Nur mit der Erneuerung der Luftwaffe könne die Armee ihren Auftrag, nämlich den Schutz der Bevölkerung, auch in Zukunft erfüllen. Thematisch gehörten Kampfjets und bodengestützte Luftabwehr (Bodluv) zusammen.
Grundsätzlich befürwortet die Aerosuisse Offset-Geschäfte - Aufträge an Schweizer Firmen im Zusammenhang mit der Kampfflugzeugbeschaffung - beim Kauf neuer Luftverteidigungsmittel, um von Technologietransfer und zusätzlichem Knowhow zu profitieren. "Wir begrüssen, dass VBS-Chefin Viola Amherd die Wirksamkeit von Offset-Geschäften überprüft, um zu vermeiden, dass solche Geschäfte die Beschaffung der Kampfflugzeuge verhindert", wird Aerosuisse-Präsident und SVP-Nationalrat Thomas Hurter in der Mitteilung zitiert. Die Nutzen von Offset-Geschäften müsse klar ersichtlich sein.
Für die Aerosuisse sind Volksabstimmungen über Armeematerialbeschaffungen nicht notwendig. Die Bevölkerung müsse sich dazu äussern können, ob sie eine Armee wolle oder nicht. Die Volksrechte würden über das Instrument der Initiative immer gewahrt bleiben.
Die Schweizerische Offiziersgesellschaft (SOG) plädiert für ein variables Kostendach von bis zu sieben Milliarden Franken für die Beschaffung neuer Kampfflugzeuge. Der Entwurf zum Planungsbeschluss sollte dem Bundesrat schon Anfang Juli statt erst Anfang September vorgelegt werden.
Die sechs Milliarden Franken stellten eine kritische Limite dar, die den Handlungsspielraum für Bundesrat und Parlament in einem frühen Stadium unnötig einschränkten, heisst es in einer Mitteilung der SOG vom Donnerstag. Mit dem Geld liessen sich keine vierzig Kampfjets kaufen - es sei denn, man schwenke zum Vornherein auf die billigste Lösung ein.
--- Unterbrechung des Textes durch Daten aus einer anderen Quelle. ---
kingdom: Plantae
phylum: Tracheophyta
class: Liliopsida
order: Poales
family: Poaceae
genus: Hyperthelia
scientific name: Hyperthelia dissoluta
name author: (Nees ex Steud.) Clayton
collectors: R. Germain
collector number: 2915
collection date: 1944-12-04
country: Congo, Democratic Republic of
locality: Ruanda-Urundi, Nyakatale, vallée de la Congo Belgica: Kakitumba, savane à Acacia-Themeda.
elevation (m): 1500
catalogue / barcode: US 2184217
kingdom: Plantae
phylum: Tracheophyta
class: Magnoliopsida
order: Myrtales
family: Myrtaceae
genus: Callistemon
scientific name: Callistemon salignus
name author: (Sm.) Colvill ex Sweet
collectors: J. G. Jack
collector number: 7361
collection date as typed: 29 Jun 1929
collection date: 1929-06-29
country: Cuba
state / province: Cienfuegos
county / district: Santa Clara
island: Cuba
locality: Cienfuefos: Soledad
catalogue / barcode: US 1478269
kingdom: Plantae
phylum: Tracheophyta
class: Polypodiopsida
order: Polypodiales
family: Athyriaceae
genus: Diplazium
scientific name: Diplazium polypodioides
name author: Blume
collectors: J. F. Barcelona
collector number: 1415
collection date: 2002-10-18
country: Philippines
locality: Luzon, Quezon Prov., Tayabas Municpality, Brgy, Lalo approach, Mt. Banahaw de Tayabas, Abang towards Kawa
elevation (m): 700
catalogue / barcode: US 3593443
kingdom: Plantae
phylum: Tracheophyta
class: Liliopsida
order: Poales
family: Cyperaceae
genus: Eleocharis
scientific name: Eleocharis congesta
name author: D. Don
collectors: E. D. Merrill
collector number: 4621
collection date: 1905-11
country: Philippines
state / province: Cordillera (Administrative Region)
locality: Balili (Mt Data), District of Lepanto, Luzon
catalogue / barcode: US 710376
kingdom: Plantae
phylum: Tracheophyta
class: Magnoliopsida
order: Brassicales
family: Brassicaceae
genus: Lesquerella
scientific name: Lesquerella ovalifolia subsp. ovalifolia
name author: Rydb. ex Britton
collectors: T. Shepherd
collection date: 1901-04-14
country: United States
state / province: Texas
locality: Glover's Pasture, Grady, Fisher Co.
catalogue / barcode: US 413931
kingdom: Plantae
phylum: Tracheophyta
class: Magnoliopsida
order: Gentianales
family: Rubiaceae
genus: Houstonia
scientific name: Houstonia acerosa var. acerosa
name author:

Eine solch künstliche Limite könne eine nicht ungefährliche Typendiskussion präjudizieren. Mit nur sechs Milliarden Franken werde die Schweiz letztlich über eine begrenzte Luftwaffe verfügen, da mit weniger als vierzig Kampfjets die Wahrung der Lufthoheit nachhaltig nicht möglich sei.
Die parallel für ein neues System zur bodengestützten Luftverteidigung grösserer Reichweite (Bodluv) via Rüstungsprogramm veranschlagten restlichen zwei Milliarden Franken bestätigten die Vorbehalte der SOG, eine derart strikte finanzielle Trennlinie zu ziehen, bevor die beiden System evaluiert und beurteilt worden seien.
Wenig abgewinnen kann die SOG auch dem Entscheid, die Kompensation mit Offset-Geschäften auf 60 Prozent zu reduzieren. Vielmehr erachtet die Offiziersgesellschaft den bisherigen Standard von 100 Prozent als wichtig, weil er die Sicherheit der Schweiz stärke und der einheimischen Rüstungsindustrie Chancen eröffne.
Der vom Bundesrat gefällte Richtungsentscheid zur Modernisierung der Bodentruppen, basierend auf dem hybriden Kriegsbild und einem Investitionsbedarf von bis zu sechs Milliarden Franken, beurteilt die SOG für grundsätzlich akzeptabel. Trotzdem sollte die Variante mit einer Erhöhung des Sollbestandes von 100'000 auf 120'000 und einem Investitionsbedarf von bis zu rund neun Milliarden Franken als mögliche Alternative vorderhand nicht ausser acht gelassen werden.